Thursday, June 27, 1996

 

Page 8

 

IN MY OPINION
Judicial Nomination Process Is a Downhill Run

 

By ARMAND ARABIAN

 

(The writer is a retired justice of the California Supreme Court.)

 

Many of you will recall 1979, the war between Lt. Gov. Mike Curb, a Republican, and Gov. Edmund G. Brown Jr., a Democrat, over the constitutionally delineated powers of the governor's office when the governor was "absent from the state." Curb nominated me, then a judge of the superior court, as presiding justice of the court of appeal during a time when Gov. Brown, was in Washington, D.C. testifying about the sophio pipeline. After the news of Curb's activity reached his ears, Gov. Brown flew back to the state and withdrew my nomination.

Swords were drawn and a lawsuit was filed to settle the question of gubernatorial powers.

At year's end, when In Re the Governorship was decided by the California Supreme Court, the rescission was allowed to stand but Curb could wield full powers of the office every time Brown left the state.

To eliminate Curb's political agenda and ability to fill judicial vacancies, the Legislature, driven by Assemblyman Leo McCarthy, codified judicial review activities by enacting Government Code Section 12011.5, which required the governor to submit names of all prospective nominees to a newly created Judicial Nominees Evaluation Commission. Section 1 1979 c. 534 stated:

"It is the intent of the legislature in enacting this act to assist the governor in the evaluation of appointees or nominees to judicial office by providing the governor with as much information and valued judgment regarding the judicial qualifications of a candidate as is possible prior to the time such appointment of nomination takes effect. It is the further intent of the legislature to preserve the confidentiality of information gathering and evaluation procedures for the purpose of ensuring the ability of the State Bar to assist the governor by making the fullest investigation possible concerning the qualifications of a candidate for judicial office and in order to encourage persons to come forward and provide information without fear of legal reprisal or other consequences for their candid expression of views and comments concerning the qualifications of any candidate. It is also the intent of the legislature to encourage members of the State Bar and sitting judges to be available for judicial appointment without undue risk of attendant publicity from surprise adverse criticism after an appointment to judicial office is made."

The section provides that within 90 days of submission of the name of a potential appointee, the State Bar shall report its recommendation in confidence to the governor. No candidate may be appointed until the report is issued or until 90 days after submission of the name. Ultimately it allowed Gov. Brown's political agenda and liberal ideology to withstand any internal assault by Lt. Gov. Curb. Successor governors have acquiesed in this assertion of State Bar opinion.

━━━━━━━━━━━━━━━━━━━━

■ **TASK ITEM A**
Quote the opinion piece on judicial nominations verbatim, beginning at the words "(The writer is" and ending after "withdrew my nomination.".
■ **TASK ITEM B**
Translate this sentence from the opinion piece on judicial nominations into Spanish: "Swords were drawn and a lawsuit was filed to settle the question of gubernatorial powers."
■ **TASK ITEM C**
Extend the opinion piece on judicial nominations past its last sentence, picking up immediately after it.
This material comes from a source separate from the opinion piece.

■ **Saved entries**
━━━━━━━━━━━━━━━━━━━━

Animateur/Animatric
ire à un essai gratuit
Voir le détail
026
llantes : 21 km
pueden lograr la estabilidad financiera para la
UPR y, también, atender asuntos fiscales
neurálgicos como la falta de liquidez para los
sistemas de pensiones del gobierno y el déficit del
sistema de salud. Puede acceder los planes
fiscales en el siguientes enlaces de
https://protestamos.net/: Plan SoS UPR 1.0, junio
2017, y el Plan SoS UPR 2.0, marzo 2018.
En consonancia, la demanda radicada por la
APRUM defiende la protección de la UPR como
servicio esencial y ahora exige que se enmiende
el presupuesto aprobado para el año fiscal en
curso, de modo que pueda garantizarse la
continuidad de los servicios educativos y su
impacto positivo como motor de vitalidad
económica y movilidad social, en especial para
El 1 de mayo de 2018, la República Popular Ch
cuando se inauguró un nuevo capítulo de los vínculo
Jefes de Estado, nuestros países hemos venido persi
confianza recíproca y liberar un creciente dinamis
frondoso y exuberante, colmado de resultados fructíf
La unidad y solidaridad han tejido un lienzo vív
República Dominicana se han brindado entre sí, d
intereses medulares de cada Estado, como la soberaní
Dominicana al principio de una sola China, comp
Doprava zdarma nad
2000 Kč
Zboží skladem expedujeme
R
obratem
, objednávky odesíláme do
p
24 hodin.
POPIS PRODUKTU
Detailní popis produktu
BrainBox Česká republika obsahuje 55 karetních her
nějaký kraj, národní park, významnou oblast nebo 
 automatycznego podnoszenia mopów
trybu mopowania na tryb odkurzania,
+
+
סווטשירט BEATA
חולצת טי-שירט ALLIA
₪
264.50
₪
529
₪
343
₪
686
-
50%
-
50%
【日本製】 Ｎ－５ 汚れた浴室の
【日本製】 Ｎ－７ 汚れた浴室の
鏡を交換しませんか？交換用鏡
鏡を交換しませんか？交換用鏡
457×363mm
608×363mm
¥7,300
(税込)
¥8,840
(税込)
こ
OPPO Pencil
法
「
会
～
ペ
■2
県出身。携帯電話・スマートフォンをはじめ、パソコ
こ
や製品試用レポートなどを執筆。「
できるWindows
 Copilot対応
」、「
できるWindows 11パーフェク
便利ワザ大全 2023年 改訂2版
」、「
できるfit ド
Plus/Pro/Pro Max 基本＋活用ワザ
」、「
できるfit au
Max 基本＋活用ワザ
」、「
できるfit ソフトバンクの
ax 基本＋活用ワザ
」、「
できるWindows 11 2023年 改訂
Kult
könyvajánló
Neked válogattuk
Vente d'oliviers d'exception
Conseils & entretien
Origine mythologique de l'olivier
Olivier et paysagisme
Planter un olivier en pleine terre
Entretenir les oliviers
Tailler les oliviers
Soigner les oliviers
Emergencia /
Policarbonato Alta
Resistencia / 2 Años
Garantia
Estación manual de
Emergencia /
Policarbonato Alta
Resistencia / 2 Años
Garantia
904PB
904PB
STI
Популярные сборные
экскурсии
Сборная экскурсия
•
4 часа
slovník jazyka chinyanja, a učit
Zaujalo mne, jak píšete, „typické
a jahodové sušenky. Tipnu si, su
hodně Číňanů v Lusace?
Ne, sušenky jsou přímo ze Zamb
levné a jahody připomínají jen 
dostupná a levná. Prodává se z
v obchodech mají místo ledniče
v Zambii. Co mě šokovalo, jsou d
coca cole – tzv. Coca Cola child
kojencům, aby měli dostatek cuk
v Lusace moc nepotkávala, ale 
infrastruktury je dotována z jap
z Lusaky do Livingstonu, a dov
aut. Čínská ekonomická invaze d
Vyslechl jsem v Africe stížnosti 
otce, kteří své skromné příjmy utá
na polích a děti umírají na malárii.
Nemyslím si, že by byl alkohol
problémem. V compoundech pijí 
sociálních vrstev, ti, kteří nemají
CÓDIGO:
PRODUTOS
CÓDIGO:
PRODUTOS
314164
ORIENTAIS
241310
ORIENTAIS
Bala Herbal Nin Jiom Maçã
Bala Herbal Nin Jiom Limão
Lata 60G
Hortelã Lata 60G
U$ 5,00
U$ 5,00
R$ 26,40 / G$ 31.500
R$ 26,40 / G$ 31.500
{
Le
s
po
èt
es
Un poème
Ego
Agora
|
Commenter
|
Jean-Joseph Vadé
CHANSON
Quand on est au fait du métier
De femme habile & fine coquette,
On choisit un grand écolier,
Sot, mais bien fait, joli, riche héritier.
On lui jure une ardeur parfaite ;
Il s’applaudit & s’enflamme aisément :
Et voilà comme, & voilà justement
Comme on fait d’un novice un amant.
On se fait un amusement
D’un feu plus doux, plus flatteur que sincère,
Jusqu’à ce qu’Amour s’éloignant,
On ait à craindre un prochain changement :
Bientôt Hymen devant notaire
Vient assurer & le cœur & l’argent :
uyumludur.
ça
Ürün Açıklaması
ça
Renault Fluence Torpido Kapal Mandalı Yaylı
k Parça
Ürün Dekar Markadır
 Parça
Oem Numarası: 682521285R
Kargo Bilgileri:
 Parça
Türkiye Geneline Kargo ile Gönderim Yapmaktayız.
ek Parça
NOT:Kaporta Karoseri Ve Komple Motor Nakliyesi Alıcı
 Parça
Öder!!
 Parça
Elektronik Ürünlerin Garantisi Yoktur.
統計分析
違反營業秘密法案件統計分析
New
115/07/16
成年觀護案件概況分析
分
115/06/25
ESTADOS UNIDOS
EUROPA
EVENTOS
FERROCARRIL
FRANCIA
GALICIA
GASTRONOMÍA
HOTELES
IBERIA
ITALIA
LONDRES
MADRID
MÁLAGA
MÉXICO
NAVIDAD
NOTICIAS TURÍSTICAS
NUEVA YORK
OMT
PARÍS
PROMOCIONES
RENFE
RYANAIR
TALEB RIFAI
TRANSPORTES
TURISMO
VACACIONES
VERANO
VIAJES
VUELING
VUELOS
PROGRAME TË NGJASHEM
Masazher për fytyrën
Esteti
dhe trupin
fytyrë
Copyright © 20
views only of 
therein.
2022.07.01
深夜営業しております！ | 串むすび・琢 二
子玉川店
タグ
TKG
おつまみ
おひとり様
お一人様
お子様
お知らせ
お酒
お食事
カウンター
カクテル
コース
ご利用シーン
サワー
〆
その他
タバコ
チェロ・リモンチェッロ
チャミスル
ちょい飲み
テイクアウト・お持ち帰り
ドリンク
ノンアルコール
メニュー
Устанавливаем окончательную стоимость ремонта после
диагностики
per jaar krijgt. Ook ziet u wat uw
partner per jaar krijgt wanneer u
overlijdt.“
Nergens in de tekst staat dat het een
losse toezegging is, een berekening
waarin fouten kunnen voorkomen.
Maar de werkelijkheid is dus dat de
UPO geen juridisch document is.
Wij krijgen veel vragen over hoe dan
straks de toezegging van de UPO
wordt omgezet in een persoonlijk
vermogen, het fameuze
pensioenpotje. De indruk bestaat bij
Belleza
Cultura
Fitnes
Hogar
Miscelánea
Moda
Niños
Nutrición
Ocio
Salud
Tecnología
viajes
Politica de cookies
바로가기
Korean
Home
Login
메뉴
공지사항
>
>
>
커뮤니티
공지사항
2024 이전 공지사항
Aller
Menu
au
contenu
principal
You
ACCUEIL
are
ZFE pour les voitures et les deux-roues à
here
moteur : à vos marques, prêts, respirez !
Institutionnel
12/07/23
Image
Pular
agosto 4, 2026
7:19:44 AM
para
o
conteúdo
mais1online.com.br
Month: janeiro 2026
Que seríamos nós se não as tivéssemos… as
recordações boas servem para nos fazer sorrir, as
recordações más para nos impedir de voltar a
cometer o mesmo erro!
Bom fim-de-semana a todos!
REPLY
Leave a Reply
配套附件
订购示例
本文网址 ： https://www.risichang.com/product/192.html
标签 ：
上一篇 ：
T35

━━━━━━━━━━━━━━━━━━━━

■ **EXERCISE OUTPUT A**
(The writer is a retired justice of the California Supreme Court.)

 

Many of you will recall 1979, the war between Lt. Gov. Mike Curb, a Republican, and Gov. Edmund G. Brown Jr., a Democrat, over the constitutionally delineated powers of the governor's office when the governor was "absent from the state." Curb nominated me, then a judge of the superior court, as presiding justice of the court of appeal during a time when Gov. Brown, was in Washington, D.C. testifying about the sophio pipeline. After the news of Curb's activity reached his ears, Gov. Brown flew back to the state and withdrew my nomination.

■ **EXERCISE OUTPUT B**
Se desenvainaron las espadas y se presentó una demanda para resolver la cuestión de las facultades del gobernador.

■ **EXERCISE OUTPUT C**
Although never challenged in court, these requirements facially violate the governor's unfettered power of appointment under subdivision (d) of section 16 of article VI of the California Constitution.

Apparently troubled by this invasion into gubernatorial responsibilities, the following language was inserted by the drafters.

"(1) Nothing in this section shall be construed as imposing an additional requirement for an appointment or nomination to judicial office, nor shall anything in this section be construed as adding any additional qualifications for the office of a judge."

In retrospect, this was a pure unadulterated use of smoke and mirrors and an effort to deflect criticism and analysis. It worked for 16 years.

Then, the debacle. the confirmation hearing of Justice Janice Rogers Brown to the California Supreme Court resulted in the formation and appointment of two committees of the State Bar which are charged with heretofore unprecedented responsibilities.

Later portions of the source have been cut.